"Ni de droite ni de gauche", des milliers de manifestants venus défendre "les Italiens qui ne tiennent même pas jusqu‘à la troisième semaine du mois", ont réclamé mercredi à Rome la fin de l’austérité et le départ du gouvernement de coalition d’Enrico Letta.
"Nous sommes venus en bus, pacifiquement, sans drapeaux politiques, l’unique que nous portons, c’est celui-ci", confie à l’AFP Massimo Colombani, 51 ans, drapeau italien sur les épaules. Il fait partie des "forconi" (fourches), mouvement hétéroclite regroupant commerçants, artisans, agriculteurs, travailleurs précaires ou étudiants.
Se disant "ni de droite, ni de gauche, ni des extrêmes", Massimo explique être venu de Viareggio (centre) pour soutenir les "sans emplois, les petits entrepreneurs, les jeunes sur-diplômés qui ne trouvent pas de travail ou sont contraints de travailler au noir parce qu’il n’y a rien d’autre".
"Ce gouvernement ne fait rien pour aider les PME qui sont pourtant le moteur de notre pays", explique à l’AFP un autre manifestant, qui confie anonymement avoir voté pour le mouvement Cinq Etoiles de l’ex-comique Beppe Grillo.
Pour cet entrepreneur de 41 ans, qui va devoir fermer son activité, une "fiscalité trop importante" et l’"inefficacité de l’Etat" sont les deux maux de l’Italie.
Son ami Adriano Sola, qui travaille dans le magasin de literie de ses parents à Caserte (sud), renchérit, exaspéré : "les gens n’arrivent même plus à la troisième semaine du mois ; quand on voit que certaines personnes – que nous n’avons même pas élues – gagnent 20 000 - 30 000 euros…".

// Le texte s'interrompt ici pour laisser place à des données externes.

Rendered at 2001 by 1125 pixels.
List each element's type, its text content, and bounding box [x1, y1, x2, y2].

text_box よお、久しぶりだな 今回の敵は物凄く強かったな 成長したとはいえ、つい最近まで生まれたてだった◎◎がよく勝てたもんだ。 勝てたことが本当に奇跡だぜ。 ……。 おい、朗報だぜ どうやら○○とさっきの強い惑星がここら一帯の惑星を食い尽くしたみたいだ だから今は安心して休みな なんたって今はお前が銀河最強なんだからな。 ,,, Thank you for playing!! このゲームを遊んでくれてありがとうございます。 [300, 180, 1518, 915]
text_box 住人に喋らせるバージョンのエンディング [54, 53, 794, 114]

Un peu plus tard, des militants du mouvement d’extrême droite Casa Pound descendent par la colline du Pincio pour rejoindre la manifestation, aux cris de "la lutte est dure mais nous n’avons pas peur".
La Place du peuple, où le rassemblement est organisé, est complètement bouclée, les camions de police fermant notamment les rues commerçantes du Babuino et du Corso.
Les autorités, redoutant des dérapages, ont mobilisé 2 000 membres des forces de l’ordre. Mais la participation s’avère plus bien plus faible que les 15 000 personnes attendues.
Cornes de brumes, fumigènes… Des sifflets sont distribués aux participants pour faire le maximum de bruit. De temps en temps, l’hymne italien est chanté à tue-tête, le poing brandi.
Alors que des militants crient "journalistes, terroristes !", une caméra de la Sette, une télévision privée, est endommagée, constate une journaliste de l’AFP.
Un homme politique s’avance. Un cercle se forme rapidement autour de lui, et des hommes menaçants, levant la main, lui crient : "Rentrez chez vous", "allez bosser", "vous n‘êtes que des politiciens de merde".
En marge de la visite d’un hôpital, le cardinal de Gênes – où le mouvement des "forconi" est très implanté – Angelo Bagnasco, président de la conférence des évêques, a estimé qu’il fallait "écouter le cri du douleur venu de la rue".
Le mouvement, qui réclame à la fois la démission collective du gouvernement, la baisse de la fiscalité et plus de souveraineté nationale, a entamé depuis une dizaine de jours une mobilisation qui a été plus forte au nord du pays et a été marquée par des incidents, en particulier à Turin.